Regretfully, many people wait until their spouse is at a breaking point of frustration before scheduling a hearing test. We’ve witnessed first hand that a lot of trouble could have been avoided if hearing loss were taken care of earlier.
3. Feeling left out
How confident and involved can you really be if you can’t comprehend what others are saying?
Many individuals with hearing loss lose their self-confidence and sociability when it’s easier to avoid the situation than it is to struggle to hear and comprehend what’s being said. This leads many down a path of isolation.
It’s this experience of isolation—and missing out on social activities—that encourage people to grab the phone and schedule a hearing exam. And there are very few activities that hearing loss doesn’t affect in a unfavorable way.
4. Being unproductive at work
We’ve heard a myriad of stories of people that come to their breaking point at the office. Frequently they’re at a critical meeting and can’t hear their co-workers sitting across the table. They either have to disrupt the meeting to get people to speak louder or repeat themselves, or otherwise have to remain silent because they can’t follow along.
There’s a reason why wearing hearing aids is associated with higher household income in those with hearing loss. If you have better hearing, you’re simply more self-confident and efficient at work.
5. Concern about general health and well-being
Last but most certainly not least, people are becoming progressively more conscious of the health risks associated with hearing loss.

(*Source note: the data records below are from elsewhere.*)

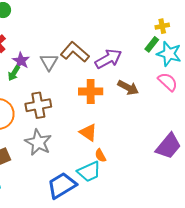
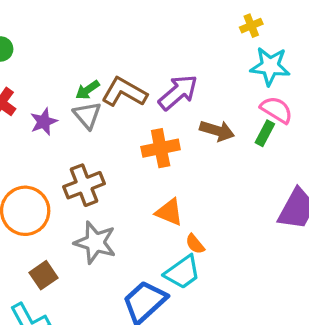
green rectangle: (152, 44) -> (265, 133), moved
purple star: (21, 61) -> (44, 122), turned 30
green arrow: (14, 73) -> (88, 90), moved, turned 35

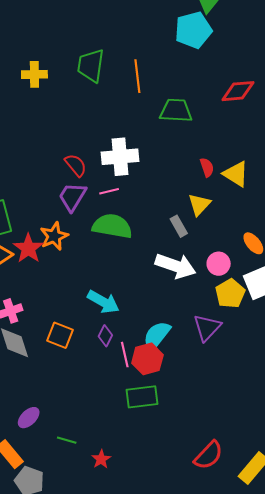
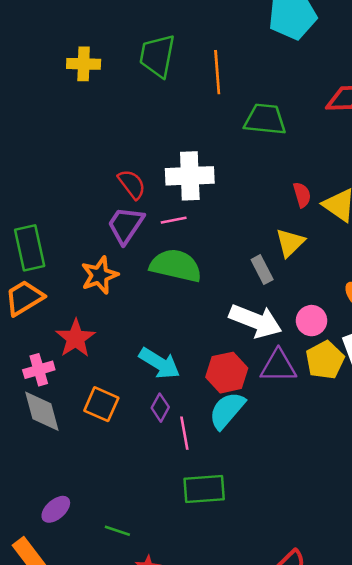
red star: (28, 248) -> (76, 338), moved
purple triangle: (207, 327) -> (278, 366), moved, turned 44
red hexagon: (147, 359) -> (227, 373), moved
green line: (67, 440) -> (117, 531), moved

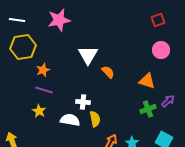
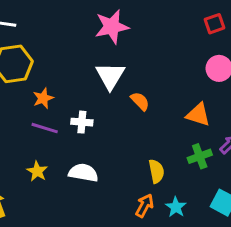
pink star: (59, 20) -> (112, 27), moved
white cross: (83, 102) -> (82, 122), moved
yellow star: (39, 111) -> (37, 171), moved
yellow semicircle: (95, 119) -> (156, 171), moved

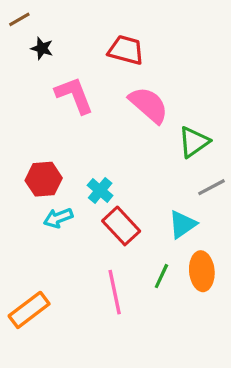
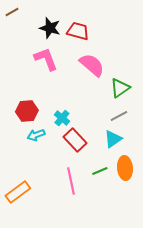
black star: (42, 48) -> (50, 28), moved, size x1.5
gray line: (211, 187) -> (119, 116), moved
green line: (161, 276) -> (100, 171), turned 42

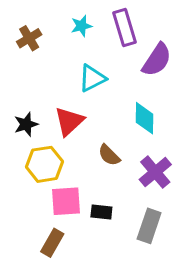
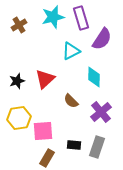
cyan star: (81, 26) -> (53, 17), size x1.6
cyan triangle: (92, 78) -> (71, 51), moved
yellow hexagon: (45, 164) -> (19, 118), moved
black rectangle: (101, 212) -> (74, 145), moved
brown rectangle: (52, 243) -> (47, 158), moved

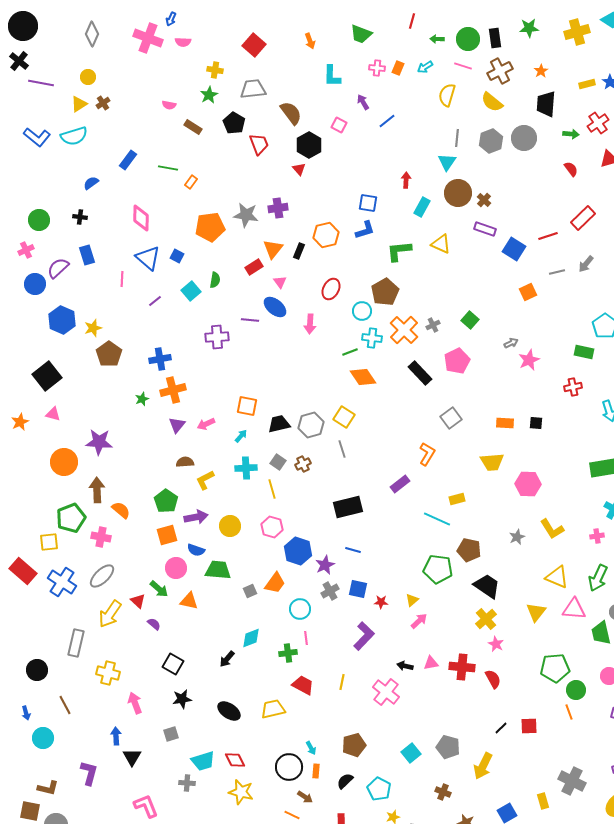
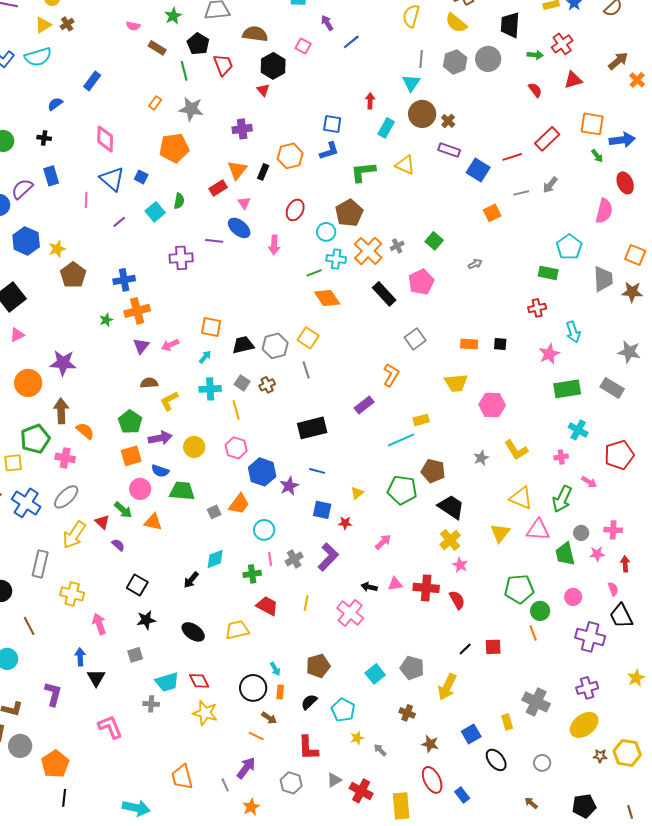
brown semicircle: (291, 113) -> (255, 34), turned -45
green line: (168, 168) -> (184, 71), moved, turned 66
gray star: (246, 215) -> (191, 109), moved
pink star: (529, 360) -> (549, 354), moved
pink triangle: (53, 414) -> (17, 335), turned -42
cyan line: (437, 519) -> (401, 440), turned -48
gray cross: (330, 591) -> (294, 559), moved
yellow triangle: (412, 600) -> (357, 493), moved

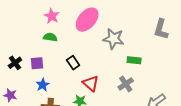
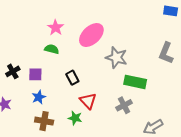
green rectangle: (134, 60) -> (135, 82), size x1.5

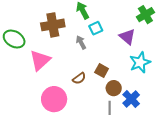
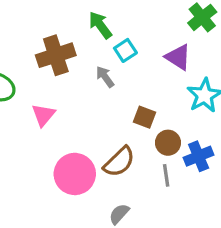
pink triangle: (40, 60) -> (43, 115), size x0.7
brown semicircle: (79, 78) -> (119, 162), moved, size x1.5
blue cross: (131, 99) -> (199, 156), turned 30

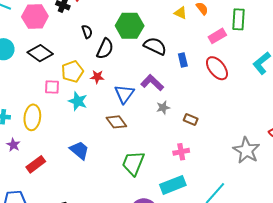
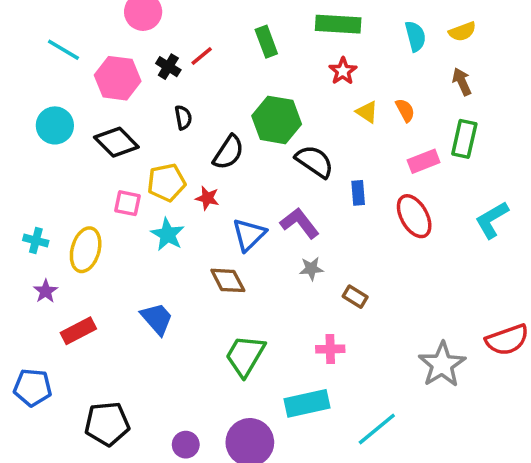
black semicircle: (87, 32) -> (183, 117), moved

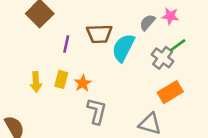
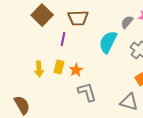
brown trapezoid: (99, 34) -> (78, 18), moved
gray L-shape: (97, 111) -> (87, 92), turned -30

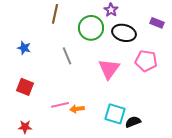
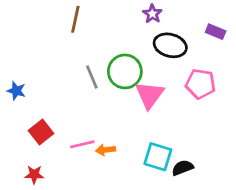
green circle: (91, 28) -> (125, 71), moved
blue star: (24, 48) -> (16, 91), moved
red square: (25, 87) -> (41, 132), moved, turned 30

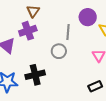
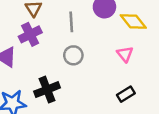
gray line: (68, 32) -> (71, 22), moved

While there are several ailments linked to diminished hearing, the most worrying connection is that between hearing loss and dementia. According to Johns Hopkins University researchers, seniors with hearing loss are significantly more likely to develop dementia over time than those who sustain their hearing.
What’s your reason?
The bottom line is that many people wait far too long to deal with their hearing loss, even though the majority of hearing aid users state that their lives have been enhanced with better hearing.
If you wear hearing aids, let us know the reason you decided to arrange your initial hearing test. Your response may result in helping someone in a similar circumstances to achieve the rewards of better hearing sooner rather than later.